GOAL OF THE EXERCISE: Every line in the data below from the one containing "TSR Camp de Refugiats de Diavata 40 ( 2-10 )" down to the one containing "Meer over vuurwerk", both included, must be retyped exactly; no other line is to appear.

Records from a data collection
........

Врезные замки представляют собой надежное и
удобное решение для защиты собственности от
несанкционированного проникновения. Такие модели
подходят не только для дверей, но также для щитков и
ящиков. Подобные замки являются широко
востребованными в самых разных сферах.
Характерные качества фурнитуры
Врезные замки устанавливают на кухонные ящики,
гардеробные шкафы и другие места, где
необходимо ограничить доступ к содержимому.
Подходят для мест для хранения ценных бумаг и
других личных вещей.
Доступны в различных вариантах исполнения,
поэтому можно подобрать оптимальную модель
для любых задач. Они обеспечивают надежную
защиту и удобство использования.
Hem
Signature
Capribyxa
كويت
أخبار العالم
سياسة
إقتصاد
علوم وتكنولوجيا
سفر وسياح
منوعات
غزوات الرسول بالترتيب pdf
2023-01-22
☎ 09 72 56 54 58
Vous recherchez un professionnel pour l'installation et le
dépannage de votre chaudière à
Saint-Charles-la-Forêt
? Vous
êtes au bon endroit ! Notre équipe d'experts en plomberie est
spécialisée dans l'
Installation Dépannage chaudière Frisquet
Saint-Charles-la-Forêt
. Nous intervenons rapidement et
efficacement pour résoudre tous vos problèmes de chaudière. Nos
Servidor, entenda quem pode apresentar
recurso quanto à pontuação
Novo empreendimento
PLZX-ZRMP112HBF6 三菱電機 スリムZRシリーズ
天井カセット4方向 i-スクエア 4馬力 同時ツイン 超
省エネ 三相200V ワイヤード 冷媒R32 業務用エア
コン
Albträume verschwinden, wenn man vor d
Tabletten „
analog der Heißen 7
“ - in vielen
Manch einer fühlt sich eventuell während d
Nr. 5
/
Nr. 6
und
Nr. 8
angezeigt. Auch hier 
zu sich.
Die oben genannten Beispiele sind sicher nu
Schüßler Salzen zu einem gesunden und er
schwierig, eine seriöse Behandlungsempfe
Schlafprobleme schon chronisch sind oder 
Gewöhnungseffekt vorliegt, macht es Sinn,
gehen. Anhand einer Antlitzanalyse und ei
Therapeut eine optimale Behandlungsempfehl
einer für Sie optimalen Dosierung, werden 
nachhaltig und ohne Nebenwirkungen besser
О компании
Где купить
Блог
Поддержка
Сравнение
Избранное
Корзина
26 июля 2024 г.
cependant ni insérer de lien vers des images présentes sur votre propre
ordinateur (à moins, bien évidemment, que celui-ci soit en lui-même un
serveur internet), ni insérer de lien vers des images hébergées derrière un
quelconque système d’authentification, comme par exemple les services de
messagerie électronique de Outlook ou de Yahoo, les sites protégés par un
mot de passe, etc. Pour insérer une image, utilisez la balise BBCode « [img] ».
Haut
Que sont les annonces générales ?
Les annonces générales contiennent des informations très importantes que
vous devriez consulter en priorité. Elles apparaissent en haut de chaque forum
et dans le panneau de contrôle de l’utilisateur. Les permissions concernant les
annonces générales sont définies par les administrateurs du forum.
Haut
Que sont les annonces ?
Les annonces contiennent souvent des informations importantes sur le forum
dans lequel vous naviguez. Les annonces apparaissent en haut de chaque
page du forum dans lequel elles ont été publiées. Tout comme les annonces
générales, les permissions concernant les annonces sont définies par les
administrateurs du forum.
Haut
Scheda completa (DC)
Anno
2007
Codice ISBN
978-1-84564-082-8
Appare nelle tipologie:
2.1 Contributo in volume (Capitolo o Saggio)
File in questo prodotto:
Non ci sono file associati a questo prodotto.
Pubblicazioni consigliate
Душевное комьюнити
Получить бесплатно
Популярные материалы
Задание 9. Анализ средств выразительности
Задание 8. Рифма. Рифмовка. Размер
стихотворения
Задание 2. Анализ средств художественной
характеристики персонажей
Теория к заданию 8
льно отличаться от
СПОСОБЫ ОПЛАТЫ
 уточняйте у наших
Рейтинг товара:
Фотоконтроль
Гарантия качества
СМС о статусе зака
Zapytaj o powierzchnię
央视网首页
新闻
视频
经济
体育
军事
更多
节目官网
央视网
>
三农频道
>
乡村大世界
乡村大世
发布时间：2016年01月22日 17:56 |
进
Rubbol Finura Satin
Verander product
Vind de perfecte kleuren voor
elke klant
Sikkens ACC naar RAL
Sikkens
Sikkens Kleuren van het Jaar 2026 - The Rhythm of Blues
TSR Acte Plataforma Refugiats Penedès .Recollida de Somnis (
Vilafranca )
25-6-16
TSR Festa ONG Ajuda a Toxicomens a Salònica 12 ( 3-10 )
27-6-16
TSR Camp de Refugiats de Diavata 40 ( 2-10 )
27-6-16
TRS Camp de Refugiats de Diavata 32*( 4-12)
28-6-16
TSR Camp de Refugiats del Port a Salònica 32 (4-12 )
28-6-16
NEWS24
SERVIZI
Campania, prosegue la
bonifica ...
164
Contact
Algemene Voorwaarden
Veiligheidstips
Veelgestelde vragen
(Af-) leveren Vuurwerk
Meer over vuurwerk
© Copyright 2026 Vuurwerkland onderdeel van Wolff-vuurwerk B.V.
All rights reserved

........

WRITTEN RESPONSE:
TSR Camp de Refugiats de Diavata 40 ( 2-10 )
27-6-16
TRS Camp de Refugiats de Diavata 32*( 4-12)
28-6-16
TSR Camp de Refugiats del Port a Salònica 32 (4-12 )
28-6-16
NEWS24
SERVIZI
Campania, prosegue la
bonifica ...
164
Contact
Algemene Voorwaarden
Veiligheidstips
Veelgestelde vragen
(Af-) leveren Vuurwerk
Meer over vuurwerk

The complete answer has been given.